▶ AIM OF THE EXERCISE:
Whenever a line in the entries below contains "text", copy that line.
═════ DATA FOR REVIEW ═════
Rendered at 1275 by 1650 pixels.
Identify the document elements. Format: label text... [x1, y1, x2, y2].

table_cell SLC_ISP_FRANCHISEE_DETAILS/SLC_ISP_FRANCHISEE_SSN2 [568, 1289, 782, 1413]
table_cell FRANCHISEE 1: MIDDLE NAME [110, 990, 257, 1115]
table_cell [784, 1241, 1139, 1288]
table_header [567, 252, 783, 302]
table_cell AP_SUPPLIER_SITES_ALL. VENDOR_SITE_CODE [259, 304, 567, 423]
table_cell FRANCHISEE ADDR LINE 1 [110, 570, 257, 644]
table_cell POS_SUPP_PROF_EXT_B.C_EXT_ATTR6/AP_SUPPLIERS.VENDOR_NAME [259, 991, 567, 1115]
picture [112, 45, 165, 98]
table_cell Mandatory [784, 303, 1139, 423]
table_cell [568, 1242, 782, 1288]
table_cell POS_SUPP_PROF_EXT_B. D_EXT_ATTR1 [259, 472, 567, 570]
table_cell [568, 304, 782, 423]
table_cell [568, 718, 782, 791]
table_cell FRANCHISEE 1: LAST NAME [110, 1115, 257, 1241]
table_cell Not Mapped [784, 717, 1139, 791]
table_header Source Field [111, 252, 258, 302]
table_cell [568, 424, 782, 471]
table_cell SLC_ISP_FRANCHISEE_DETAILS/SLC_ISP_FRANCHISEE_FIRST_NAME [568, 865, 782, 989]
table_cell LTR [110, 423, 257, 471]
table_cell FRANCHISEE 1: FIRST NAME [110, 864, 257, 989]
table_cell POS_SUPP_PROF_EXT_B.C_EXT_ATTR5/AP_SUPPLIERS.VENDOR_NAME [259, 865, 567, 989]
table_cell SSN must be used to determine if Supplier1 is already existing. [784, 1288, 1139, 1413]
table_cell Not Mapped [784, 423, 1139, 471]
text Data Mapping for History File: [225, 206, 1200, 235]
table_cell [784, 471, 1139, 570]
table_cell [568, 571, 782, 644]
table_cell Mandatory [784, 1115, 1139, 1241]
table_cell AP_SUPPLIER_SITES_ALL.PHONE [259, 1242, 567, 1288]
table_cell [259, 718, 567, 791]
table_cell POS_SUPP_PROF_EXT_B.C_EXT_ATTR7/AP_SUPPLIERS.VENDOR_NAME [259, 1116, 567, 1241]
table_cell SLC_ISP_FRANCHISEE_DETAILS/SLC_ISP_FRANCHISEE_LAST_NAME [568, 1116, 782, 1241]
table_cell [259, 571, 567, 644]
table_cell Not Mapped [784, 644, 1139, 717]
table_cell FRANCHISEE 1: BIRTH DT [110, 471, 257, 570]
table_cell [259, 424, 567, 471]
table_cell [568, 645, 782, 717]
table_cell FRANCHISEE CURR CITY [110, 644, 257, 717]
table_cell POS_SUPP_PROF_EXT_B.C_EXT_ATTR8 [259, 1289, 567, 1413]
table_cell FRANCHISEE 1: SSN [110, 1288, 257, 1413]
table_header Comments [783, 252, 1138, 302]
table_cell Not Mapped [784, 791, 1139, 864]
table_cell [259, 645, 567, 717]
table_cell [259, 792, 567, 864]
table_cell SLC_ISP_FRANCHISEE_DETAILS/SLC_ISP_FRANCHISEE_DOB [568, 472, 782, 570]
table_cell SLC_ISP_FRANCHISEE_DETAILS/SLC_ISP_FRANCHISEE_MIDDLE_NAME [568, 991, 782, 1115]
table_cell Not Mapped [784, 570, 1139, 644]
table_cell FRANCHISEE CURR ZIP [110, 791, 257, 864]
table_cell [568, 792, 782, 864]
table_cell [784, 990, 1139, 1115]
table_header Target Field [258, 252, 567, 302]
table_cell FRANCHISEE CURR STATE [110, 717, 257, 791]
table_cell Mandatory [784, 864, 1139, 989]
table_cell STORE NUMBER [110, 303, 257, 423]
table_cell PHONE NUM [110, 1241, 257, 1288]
═════
▶ RESPONSE:
Identify the document elements. Format: label text... [x1, y1, x2, y2].
text Data Mapping for History File: [225, 206, 1200, 235]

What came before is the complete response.